I dislike girls who lisp, girls who are kittenish, girls who drink too much. Valerie did all of those things. Why did I marry her, then? Partly I’d got into the habit of seeing her – but what made me start the habit? Partly no doubt I was the victim of that feeling war and bombing gave you, that no relationship you formed mattered much, or was likely to be permanent – and how damned mistaken that feeling was. Partly she was good in bed, and although I was over thirty when I met her I hadn’t much experience of that sort of thing. Although Val was nearly ten years younger than I was, I gathered she’d had plenty. But although I enjoyed our times in bed, I wasn’t all that interested. That certainly won’t do for a main motive.

And why did Valerie marry me? If I can’t explain my own motives, I certainly can’t understand hers. I think she found me attractive – although few women have done so. I believe she liked men older than herself. And – although I may be quite wrong – I believe she regarded me as a very different person from the man I am. Subconsciously I assumed that we should stop drinking and going to parties after we got married. But Val assumed that we should go on drinking, and go to more parties than ever.

So we started off wrong. And then there was trouble about this house. Val was essentially what I think of as an Earl’s Court girl – nice gay parties with people in the rag trade as she called it, a few commercial artists, some fifth-rate actors. Well, you can get all that in our bit of Pimlico if you want it, but in rather too sordid a way for Val. She liked a bit of glamour spread over it – not too much, just a thin layer. She was horrified when she first saw the house and even more so when I told her I liked it. “But how
can
you like it? It’s so vulgar. That woman Flossie Williams – she’s just a tawt.” And what are your friends, do you think? I asked her. And what are you? Didn’t you sleep with me the first time you met me? The only difference was that she got marriage instead of a spot cash settlement. At that she burst into tears, and it’s true I was unfair, because Val was a one-man woman. I say I think she found me attractive, but I’m doing myself an injustice. The fact is that she never looked at anybody else at all. She told Elaine Fletchley so, and Elaine told me. And how can one explain that? That’s as nonsensical as the rest of it.
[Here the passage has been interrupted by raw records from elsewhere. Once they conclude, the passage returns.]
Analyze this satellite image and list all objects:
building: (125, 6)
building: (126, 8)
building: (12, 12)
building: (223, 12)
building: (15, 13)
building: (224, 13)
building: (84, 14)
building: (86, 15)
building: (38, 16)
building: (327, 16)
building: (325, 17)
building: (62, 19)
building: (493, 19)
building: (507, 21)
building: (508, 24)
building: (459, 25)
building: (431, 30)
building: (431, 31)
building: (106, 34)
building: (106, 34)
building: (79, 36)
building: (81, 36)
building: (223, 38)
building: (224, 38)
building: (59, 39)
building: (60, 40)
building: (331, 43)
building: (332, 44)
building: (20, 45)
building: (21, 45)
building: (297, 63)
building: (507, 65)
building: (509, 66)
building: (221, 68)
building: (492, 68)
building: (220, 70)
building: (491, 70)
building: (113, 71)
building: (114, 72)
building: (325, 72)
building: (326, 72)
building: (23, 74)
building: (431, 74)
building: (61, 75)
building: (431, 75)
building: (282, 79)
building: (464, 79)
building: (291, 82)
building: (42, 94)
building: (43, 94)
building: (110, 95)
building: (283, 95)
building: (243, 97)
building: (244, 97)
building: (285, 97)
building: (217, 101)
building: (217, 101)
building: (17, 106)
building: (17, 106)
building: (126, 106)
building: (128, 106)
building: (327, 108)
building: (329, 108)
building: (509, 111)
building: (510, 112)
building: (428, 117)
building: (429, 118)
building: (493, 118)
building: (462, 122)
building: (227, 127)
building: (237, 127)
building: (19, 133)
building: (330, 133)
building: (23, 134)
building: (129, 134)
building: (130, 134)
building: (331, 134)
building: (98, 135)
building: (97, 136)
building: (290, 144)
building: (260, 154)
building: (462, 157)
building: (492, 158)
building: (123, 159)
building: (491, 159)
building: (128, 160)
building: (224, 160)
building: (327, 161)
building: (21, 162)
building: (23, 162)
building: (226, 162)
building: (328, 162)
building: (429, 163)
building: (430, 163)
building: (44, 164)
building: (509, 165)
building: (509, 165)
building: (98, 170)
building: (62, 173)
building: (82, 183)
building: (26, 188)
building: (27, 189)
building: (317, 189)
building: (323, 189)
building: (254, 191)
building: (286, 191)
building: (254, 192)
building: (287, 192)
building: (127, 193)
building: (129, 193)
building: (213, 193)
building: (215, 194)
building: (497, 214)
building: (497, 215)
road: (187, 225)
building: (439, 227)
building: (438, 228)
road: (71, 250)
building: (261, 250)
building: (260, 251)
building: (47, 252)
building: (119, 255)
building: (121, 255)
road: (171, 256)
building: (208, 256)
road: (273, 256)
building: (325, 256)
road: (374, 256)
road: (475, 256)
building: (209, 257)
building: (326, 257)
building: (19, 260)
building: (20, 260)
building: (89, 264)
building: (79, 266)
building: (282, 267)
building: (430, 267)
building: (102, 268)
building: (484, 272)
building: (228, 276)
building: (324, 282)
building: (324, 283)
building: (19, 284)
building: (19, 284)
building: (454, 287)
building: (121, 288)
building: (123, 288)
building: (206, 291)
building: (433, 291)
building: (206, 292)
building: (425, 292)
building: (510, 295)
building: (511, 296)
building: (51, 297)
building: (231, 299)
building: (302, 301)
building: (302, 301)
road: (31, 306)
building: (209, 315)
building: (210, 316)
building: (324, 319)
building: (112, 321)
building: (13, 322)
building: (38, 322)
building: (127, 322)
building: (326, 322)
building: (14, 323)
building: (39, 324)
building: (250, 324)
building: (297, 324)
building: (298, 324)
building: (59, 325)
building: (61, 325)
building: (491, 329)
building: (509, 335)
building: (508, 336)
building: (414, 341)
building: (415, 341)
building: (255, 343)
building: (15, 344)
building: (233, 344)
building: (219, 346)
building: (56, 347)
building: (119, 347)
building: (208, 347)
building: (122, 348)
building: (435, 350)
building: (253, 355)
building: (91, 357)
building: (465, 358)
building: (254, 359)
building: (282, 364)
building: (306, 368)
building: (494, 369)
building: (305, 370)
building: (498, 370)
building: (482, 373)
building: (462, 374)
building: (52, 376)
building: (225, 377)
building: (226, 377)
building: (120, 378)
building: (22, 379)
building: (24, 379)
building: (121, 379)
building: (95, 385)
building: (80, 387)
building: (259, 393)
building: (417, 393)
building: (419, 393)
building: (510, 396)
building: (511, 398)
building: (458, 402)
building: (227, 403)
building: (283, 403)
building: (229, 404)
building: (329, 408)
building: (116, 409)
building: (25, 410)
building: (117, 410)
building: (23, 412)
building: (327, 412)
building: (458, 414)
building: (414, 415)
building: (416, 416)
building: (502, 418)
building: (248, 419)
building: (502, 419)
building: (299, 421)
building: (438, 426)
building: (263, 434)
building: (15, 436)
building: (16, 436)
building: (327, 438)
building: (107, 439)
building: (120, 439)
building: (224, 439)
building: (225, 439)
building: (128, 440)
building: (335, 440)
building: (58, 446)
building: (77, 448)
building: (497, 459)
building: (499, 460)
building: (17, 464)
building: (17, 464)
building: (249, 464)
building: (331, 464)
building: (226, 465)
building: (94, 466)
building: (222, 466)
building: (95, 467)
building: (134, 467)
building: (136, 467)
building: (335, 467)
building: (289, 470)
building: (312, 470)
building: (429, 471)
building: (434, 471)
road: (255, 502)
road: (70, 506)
So Val burst into tears. She was always bursting into tears; it was one of the most irritating things about her. Then she asked me again why I liked living here, but I couldn’t answer that, because I didn’t know. There was just something about the streets and the people and the atmosphere, that’s all.

But if Valerie couldn’t get her own way about the house, at least she made it look the way she wanted. It’s all round me now, as it’s been round me for years – the glaring colours, the fumed oak paradise in the bedroom. “It’s so bright and gay and new,” she’d say – but with the lisp, of course. “I hate old stuff. I’d like life to start again every morning. New people, new job, new places, new everything. Wouldn’t you like that?” And when I said truthfully that I’d like nothing less, she’d be upset. And she not only had her way about the look of the place; she got Elaine to live in it as well. First she said the house was too big for just the two of us. Maybe there’ll be three one day, I said, but she didn’t want children. Then she wanted Elaine to come and live here with us. I didn’t want it; I wanted to be alone. But she had it her way. We turned the place into two self-contained flats and we had the ground floor and the Fletchleys had the first. We shared the cellar, where we both kept a small stock of drink. Elaine is a neat, tarty little piece, slick and smart and hard. What did she see in Fletchley to marry him? That’s another problem, but I can’t go into it now.